___ Исходный текст ___

Вопрос: Посылаю вам сонет Эдварда Шенкса, который считается «одним из наших лучших молодых поэтов».

O Dearest, if the touch of common things

Can taint our love or wither, let it die.

The freest-hearted lark that soars and sings

Soon after dawn amid a dew-brushed sky

Takes song from love and knows well where love lies,

Hid in the grass, the dear domestic nest,

The secret, splendid, common paradise.

The strangest joys are not the loveliest.

Passion far-sought is dead when it is found

But love that’s born of intimate common things

Cries with a voice of splendour, with a sound

That over stranger feeling shakes and rings.

The best of love, the highest ecstasy

Lies in the intimate touch of you and me.

О дорогая! Если прикосновение обыденных вещей

Может запятнать нашу любовь или погубить, пусть она умрет.

Жаворонок с вольным сердцем, тот, что парит и поет

Вскоре после зари среди росой омытого неба,

Песнь берет от любви и хорошо знает, где она находится,

Спрятанная в траве, в родном домашнем гнезде,

В потаенном, прекрасном, обычном раю.

Самые необычные радости не есть самые приятные.

Страсть, которой ищут издалека, умирает, когда ее обретают,

Но любовь, которая рождается от сокровенных, обыкновенных вещей,

Кричит [о себе] голосом красоты, тем звучанием,

Которое перекрывает все чужие чувства и обнимает кольцом.

Самая прекрасная любовь, высочайший восторг

Заключены в сокровенном нашем касании.

Ответ: Шенкс – о Феб, что за имя! Сонет мне не полюбился, хотя он музыкальный, гладкий и хорошо срифмован. Чувство здесь довольно слащаво, одни строчки слабы, другие пережаты, как, например, двенадцатая. Не хватает самой поэзии, а там, где она всё же есть, какая-то она ни то ни сё: например, две начальные строчки третьей строфы великолепные, но две следующие, с криками и тресками, их тут же и портят. Точно так же в последней строфе: после первой многообещающей первой строчки вся строфа разочаровывает, так как в ней идея и чувство существуют сами по себе. Тем не менее, автор, безусловно, поэт, и сонет, пусть несовершенный, вполне заслуживает внимания.

___ Представленные данные ___

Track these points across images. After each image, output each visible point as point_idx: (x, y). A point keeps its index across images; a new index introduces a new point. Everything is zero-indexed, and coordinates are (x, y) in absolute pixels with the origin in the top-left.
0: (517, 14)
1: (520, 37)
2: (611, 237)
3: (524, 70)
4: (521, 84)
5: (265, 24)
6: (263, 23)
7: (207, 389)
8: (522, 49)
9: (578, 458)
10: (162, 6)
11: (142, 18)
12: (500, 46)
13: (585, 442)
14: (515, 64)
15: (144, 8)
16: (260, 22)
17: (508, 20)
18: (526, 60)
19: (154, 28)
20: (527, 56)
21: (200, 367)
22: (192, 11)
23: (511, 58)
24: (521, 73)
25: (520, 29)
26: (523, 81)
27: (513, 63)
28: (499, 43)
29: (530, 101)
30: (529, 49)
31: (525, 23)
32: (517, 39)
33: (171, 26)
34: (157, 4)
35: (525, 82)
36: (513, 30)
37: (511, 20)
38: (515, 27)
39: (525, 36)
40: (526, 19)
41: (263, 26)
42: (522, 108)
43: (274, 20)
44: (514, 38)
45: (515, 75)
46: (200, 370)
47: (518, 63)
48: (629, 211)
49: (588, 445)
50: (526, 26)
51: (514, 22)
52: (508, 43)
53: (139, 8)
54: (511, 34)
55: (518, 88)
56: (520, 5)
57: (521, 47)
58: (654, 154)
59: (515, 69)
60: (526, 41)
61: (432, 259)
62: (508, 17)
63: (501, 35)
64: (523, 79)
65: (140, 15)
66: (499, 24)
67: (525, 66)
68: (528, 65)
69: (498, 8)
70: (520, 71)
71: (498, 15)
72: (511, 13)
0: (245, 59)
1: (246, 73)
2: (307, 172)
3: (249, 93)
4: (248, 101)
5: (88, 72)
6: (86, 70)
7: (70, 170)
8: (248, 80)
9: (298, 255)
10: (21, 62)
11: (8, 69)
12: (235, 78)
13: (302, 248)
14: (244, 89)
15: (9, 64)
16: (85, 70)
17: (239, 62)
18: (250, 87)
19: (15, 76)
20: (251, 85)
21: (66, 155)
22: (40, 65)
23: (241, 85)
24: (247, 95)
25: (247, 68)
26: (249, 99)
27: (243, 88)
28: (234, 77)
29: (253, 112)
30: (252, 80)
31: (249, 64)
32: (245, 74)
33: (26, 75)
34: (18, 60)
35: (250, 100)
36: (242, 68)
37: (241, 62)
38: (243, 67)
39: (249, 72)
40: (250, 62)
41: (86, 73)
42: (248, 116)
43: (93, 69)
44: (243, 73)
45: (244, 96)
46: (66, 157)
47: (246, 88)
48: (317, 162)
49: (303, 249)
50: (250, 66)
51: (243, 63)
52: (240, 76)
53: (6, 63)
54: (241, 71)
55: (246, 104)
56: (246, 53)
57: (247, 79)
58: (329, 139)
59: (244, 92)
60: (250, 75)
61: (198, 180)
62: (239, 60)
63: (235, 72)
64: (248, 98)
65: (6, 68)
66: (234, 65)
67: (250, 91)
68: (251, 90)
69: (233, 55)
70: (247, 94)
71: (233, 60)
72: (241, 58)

___
___ Представленные данные ___

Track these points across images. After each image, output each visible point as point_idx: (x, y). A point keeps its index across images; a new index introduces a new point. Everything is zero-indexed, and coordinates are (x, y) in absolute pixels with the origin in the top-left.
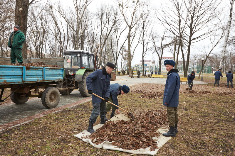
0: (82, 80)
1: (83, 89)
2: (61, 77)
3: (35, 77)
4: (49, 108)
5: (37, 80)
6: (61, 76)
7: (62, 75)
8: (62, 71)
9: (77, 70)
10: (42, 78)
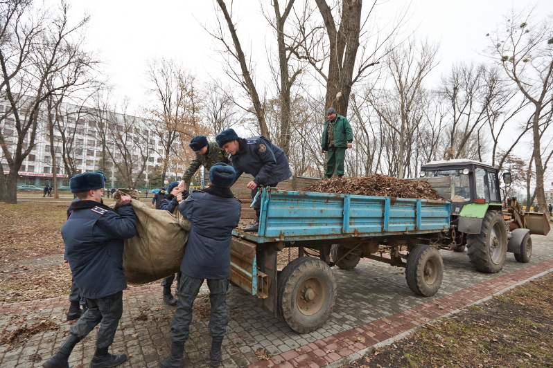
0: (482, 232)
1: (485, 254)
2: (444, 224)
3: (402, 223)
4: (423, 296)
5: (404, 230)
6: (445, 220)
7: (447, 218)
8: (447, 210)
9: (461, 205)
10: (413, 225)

___
___ Представленные данные ___

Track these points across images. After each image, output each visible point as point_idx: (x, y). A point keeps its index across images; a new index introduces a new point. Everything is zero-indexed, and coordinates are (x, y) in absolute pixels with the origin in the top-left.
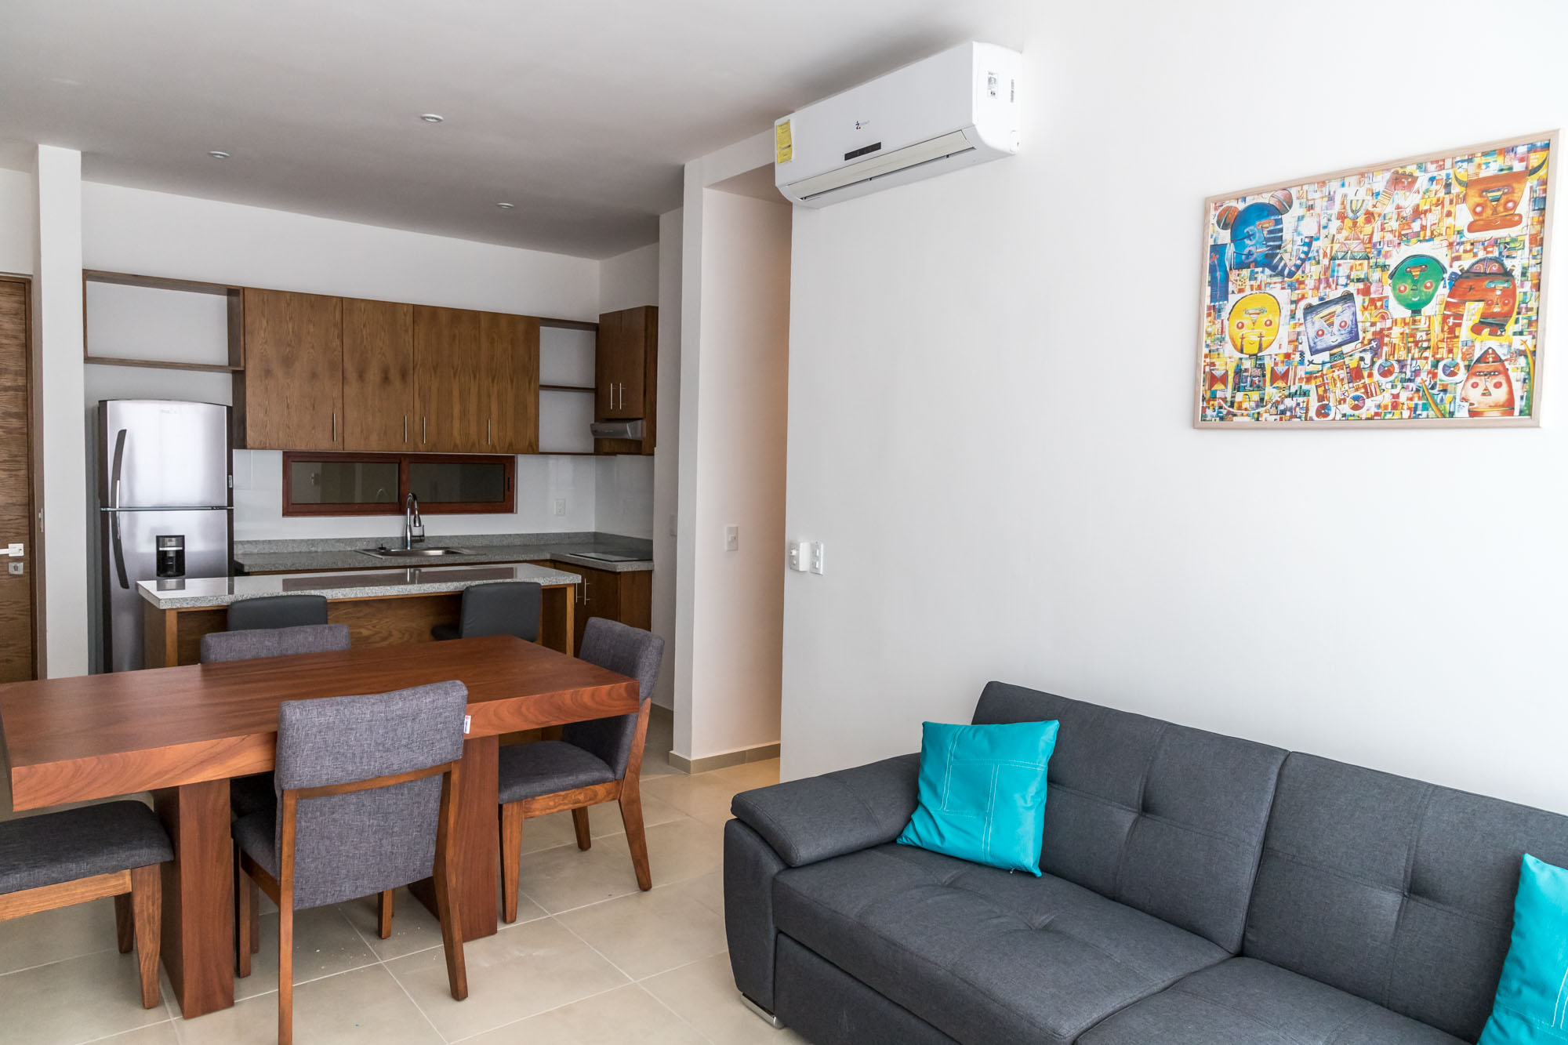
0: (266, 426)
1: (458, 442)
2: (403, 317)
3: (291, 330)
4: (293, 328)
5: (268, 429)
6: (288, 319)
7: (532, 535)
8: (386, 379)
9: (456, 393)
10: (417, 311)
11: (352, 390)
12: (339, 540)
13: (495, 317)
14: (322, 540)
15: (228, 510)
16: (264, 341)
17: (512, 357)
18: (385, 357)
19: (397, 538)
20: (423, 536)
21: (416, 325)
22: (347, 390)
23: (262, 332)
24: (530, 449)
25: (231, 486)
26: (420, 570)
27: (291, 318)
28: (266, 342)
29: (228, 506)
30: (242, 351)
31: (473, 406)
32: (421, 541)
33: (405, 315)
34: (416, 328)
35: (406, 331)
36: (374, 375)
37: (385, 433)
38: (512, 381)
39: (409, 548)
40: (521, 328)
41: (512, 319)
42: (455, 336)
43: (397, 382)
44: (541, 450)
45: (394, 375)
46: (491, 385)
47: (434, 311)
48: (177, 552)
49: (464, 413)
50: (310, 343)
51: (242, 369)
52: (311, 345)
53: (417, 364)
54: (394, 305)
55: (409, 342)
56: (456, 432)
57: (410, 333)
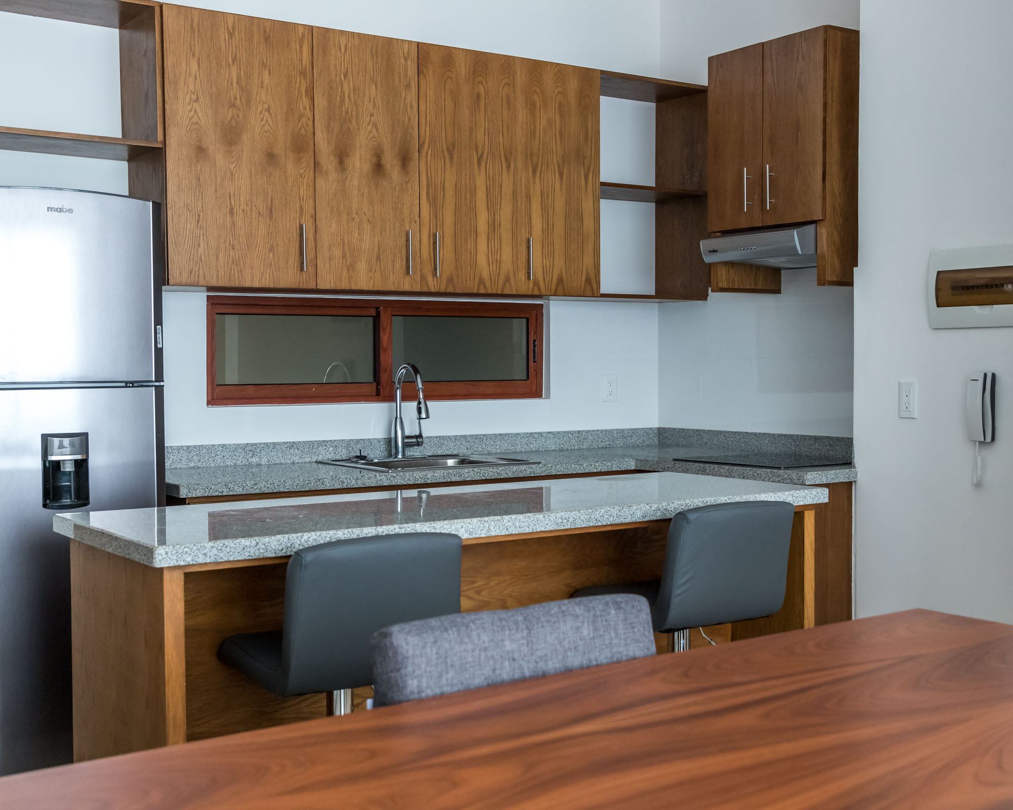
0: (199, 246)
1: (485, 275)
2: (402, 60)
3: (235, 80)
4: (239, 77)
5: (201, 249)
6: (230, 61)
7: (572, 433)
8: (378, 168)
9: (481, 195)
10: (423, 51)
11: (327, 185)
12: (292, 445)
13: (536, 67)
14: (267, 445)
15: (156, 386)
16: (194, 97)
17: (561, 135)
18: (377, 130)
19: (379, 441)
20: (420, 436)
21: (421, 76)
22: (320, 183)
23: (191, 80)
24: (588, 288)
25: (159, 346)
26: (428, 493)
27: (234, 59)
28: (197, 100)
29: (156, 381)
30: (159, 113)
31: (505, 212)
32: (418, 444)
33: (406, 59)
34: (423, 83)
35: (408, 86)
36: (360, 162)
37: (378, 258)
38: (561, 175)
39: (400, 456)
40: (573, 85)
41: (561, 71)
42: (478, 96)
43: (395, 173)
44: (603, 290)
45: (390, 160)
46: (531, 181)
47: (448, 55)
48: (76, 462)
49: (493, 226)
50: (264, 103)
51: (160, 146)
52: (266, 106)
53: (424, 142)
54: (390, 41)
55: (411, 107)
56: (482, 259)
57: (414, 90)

___

**Что нужно сделать**
Воспроизведите дословно ту часть исходного текста, которая открывается словами «The best of» и завершается словами «пусть она умрет.».

**Решение задачи**
The best of love, the highest ecstasy

Lies in the intimate touch of you and me.

О дорогая! Если прикосновение обыденных вещей

Может запятнать нашу любовь или погубить, пусть она умрет.